New ICO fine reveals security must-haves

Viewpoints
March 11, 2022
2 minutes

As anyone who’s married or related to a lawyer can attest, we’re pretty much perfect people.  Well-adjusted, rarely stressed and with a keen sense of work-life balance.  That whole “let’s kill all the lawyers thing”?  I don’t predict a bright future for the guy(s) who wrote that.

But very occasionally lawyers get it wrong.  The UK ICO's latest GDPR fine is a case in point. 

Yesterday, the ICO announced that it had fined British criminal law firm Tuckers Solicitors over a ransomware attack that resulted in the encryption of 972,191 files, including nearly 25,000 relating to court proceedings.  The fine is fairly small – GBP 98,000 – and so unlikely to make too many headlines.  But the ICO’s penalty notice contains a number helpful pointers that discuss what it expects from controllers in order to meet their security obligations under the GDPR.
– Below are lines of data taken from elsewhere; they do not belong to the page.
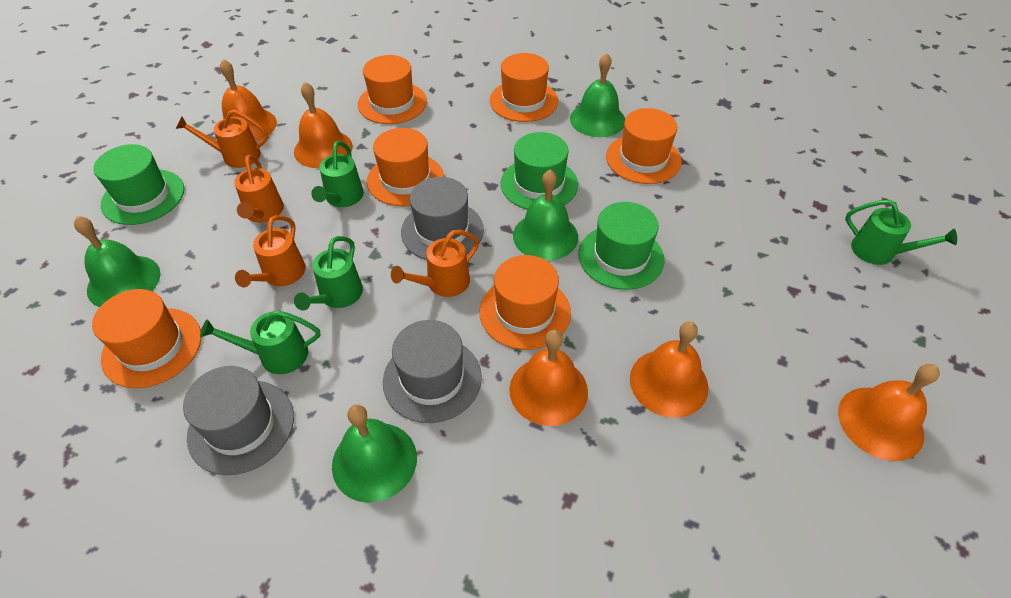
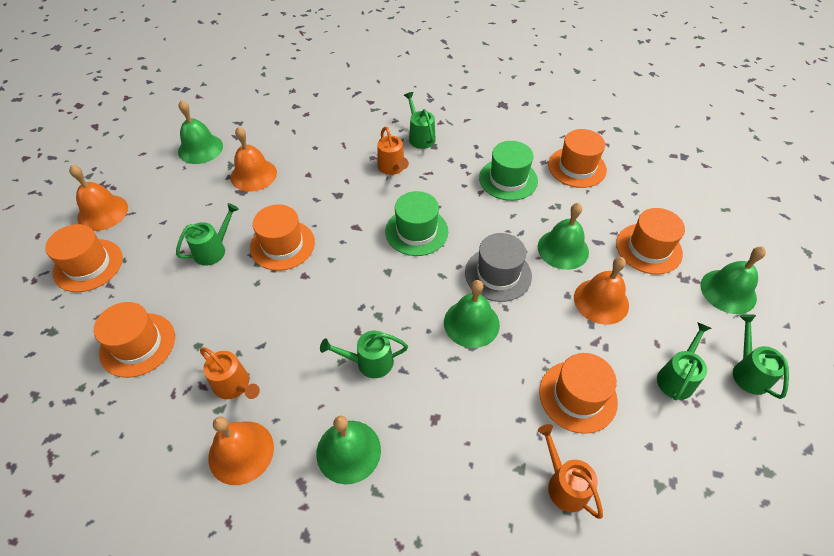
green bell: [74,216,160,308] [332,405,417,503] [513,170,578,261] [570,53,625,137] = 4 -> [178,100,223,164] [316,416,381,485] [444,280,500,348] [538,203,589,270] [700,247,766,314] = 5
green hat: [94,144,184,225] [501,132,578,210] [578,202,665,290] = 3 -> [385,191,448,256] [479,141,538,201] = 2
green watering can: [200,310,320,374] [294,236,363,311] [311,141,364,207] [845,200,957,265] = 4 -> [176,203,239,266] [320,331,408,378] [404,92,436,149] [657,322,711,401] [733,314,789,399] = 5
grey hat: [183,366,294,475] [383,320,482,423] [401,177,484,260] = 3 -> [465,233,532,302] = 1
orange bell: [220,59,277,142] [294,82,353,168] [509,330,588,426] [630,322,709,418] [838,364,940,461] = 5 -> [69,165,128,231] [208,417,274,485] [231,127,277,192] [574,257,629,325] = 4
orange watering can: [176,110,269,168] [234,155,284,222] [235,215,306,287] [391,230,479,297] = 4 -> [200,347,260,399] [377,127,409,175] [538,424,603,519] = 3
  • Multi-factor authentication. The ICO considered that MFA is a comparably low cost preventative security measure which Tuckers should have implemented — and the same would apply for other controllers that process sensitive personal data (or, really, any data).  So avoid basing access on a single user name and password, as this won't meet the requirements of Article 32(1)(b) of the GDPR.
  • Patch it up. Tuckers waited more than four months after a software patch was released before installing it, despite the patch being widely publicised (and free).  The ICO found that because of the sensitivity of the data in question, combined with the use of infrastructure containing known critical vulnerabilities, delaying the update meant that the firm had not ensured appropriate security of its data in line with Article 5(1)(f) of the GDPR.
  • Encryption, encryption, encryption. Whilst encryption may not have prevented the attack, the ICO noted that it could have helped to mitigate the risks to individuals by ensuring the confidentiality of the exfiltrated data.  In assessing what amounts to "state of the art" for the purposes of Article 32 of the GDPR, the ICO referenced the ISO and NIST standards, as well as its own guidance on encryption.  Where encryption is an industry norm — which is to say, most industries — it's likely that the ICO will look dimly on your failure to have it in place.

This may all sound like basic stuff – and, truth be told, it mostly is. But the Tuckers fine underscores the importance of getting the simple things right and keeping o' windy side of the law.